On 31st May, worker activists Dedeh, Dinar, and Leni visited the Triangle Shirtwaist Factory Fire Memorial to honor those lost in the 1911 tragedy. But this visit was not only an act of remembrance—it was a statement. Today, garment workers in Asia, like the three worker activists, face many of the same dangers: poverty wages, union suppression, and production demands that come at the cost of health and safety. 

In 1911, the women workers at the Triangle Shirtwaist Factory, some as young as 15, worked seven days a week, 13-hour shifts, with only a 30-minute lunch break, earning just $6 a week. The conditions were harsh and exploitative. A 114 years later - workers like Dedeh, Leni, and Dinar in Nike’s supply chain face similar challenges. Leni was threatened with dismissal when she took a stand against wages being slashed. Dedeh sometimes had to cover the cost of factory materials herself. Dinar works at breakneck speed to sew Nike logos—60 shoes per hour—while selling coffee and noodles during breaks, and working as a freelance photographer, just to meet basic expenses. 

Women garment workers like Dedeh, Leni, and Dinar, who create Nike's products in Indonesia, face a system that still treats them as expendable. During the COVID-19 pandemic, they were laid off, had their wages slashed, or were pushed to resign—while Nike was turning record profits. Their wages today often don’t cover even the cost of the shoes they make. 

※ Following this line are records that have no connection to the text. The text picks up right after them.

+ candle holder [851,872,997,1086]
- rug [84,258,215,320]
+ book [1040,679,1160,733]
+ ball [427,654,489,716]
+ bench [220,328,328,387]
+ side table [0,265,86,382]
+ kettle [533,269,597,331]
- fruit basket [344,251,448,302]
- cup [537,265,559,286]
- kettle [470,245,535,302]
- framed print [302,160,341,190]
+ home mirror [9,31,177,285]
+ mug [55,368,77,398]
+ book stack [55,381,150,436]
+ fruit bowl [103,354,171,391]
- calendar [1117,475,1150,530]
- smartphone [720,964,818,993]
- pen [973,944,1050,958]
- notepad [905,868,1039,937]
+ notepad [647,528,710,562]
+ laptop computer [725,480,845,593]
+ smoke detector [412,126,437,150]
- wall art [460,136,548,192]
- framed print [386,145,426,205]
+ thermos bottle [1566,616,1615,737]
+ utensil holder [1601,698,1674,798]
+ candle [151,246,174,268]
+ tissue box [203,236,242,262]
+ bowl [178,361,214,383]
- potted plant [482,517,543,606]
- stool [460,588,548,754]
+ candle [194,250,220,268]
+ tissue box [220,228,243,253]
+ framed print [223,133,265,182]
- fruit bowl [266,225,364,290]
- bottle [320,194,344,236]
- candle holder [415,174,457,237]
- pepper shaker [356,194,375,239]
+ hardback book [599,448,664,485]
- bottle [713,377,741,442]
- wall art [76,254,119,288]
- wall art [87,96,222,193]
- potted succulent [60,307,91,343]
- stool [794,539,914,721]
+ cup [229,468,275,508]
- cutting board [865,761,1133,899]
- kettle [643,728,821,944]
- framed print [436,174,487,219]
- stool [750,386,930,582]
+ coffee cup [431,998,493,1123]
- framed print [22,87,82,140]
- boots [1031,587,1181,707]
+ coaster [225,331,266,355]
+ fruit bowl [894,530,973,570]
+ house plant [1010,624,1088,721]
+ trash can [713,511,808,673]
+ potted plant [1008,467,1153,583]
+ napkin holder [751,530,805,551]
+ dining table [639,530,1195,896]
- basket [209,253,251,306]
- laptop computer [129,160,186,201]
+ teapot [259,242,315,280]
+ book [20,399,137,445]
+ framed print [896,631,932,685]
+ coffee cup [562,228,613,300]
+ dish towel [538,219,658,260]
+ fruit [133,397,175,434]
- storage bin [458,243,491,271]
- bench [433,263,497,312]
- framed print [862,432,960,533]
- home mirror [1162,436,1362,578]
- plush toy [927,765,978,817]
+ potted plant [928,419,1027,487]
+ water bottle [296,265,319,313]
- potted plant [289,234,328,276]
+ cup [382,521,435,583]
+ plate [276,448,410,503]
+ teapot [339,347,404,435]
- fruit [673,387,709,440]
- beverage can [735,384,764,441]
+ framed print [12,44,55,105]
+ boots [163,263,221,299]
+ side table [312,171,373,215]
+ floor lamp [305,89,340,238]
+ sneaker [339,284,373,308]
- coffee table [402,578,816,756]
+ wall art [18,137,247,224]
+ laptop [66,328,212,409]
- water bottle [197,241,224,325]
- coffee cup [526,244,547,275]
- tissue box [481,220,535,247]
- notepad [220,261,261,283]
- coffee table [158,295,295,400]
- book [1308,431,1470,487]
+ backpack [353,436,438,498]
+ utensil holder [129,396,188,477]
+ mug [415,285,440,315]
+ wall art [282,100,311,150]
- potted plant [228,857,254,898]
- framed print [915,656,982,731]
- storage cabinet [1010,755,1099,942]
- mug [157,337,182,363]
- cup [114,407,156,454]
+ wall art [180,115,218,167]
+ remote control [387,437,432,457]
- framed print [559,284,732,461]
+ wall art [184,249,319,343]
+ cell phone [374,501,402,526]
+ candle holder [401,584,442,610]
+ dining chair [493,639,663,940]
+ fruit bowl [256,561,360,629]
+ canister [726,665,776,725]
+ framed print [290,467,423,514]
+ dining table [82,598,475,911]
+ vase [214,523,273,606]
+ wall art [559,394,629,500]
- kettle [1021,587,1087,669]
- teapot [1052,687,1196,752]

Outside Nike’s store on 5th Avenue, the worker activists spoke with customers about the realities behind global fashion. In a moment that made those injustices tangible, Leni noticed a customer wearing a pair of shoes she had created. It was a striking reminder that the products made in their factories travel the world, while the women workers who make them remain unseen and unheard. These chance encounters aren’t coincidences—they’re the invisible threads of supply chains and brands that profit from keeping workers hidden. 

Their stories echo that of the women workers of Triangle: underpaid, silenced, and asked to sacrifice their safety and well-being for someone else’s bottom line. But like the survivors who marched in protest, the worker activists are not staying quiet. They’re confronting Nike directly—traveling over 8,000 miles to bring their demands to the company’s U.S. headquarters, stores, and even the stadiums built with Nike's profit. 

Dedeh, Leni, and Dinar are demanding what is owed. And they are reminding the world: the fire never really stopped. It just moved offshore.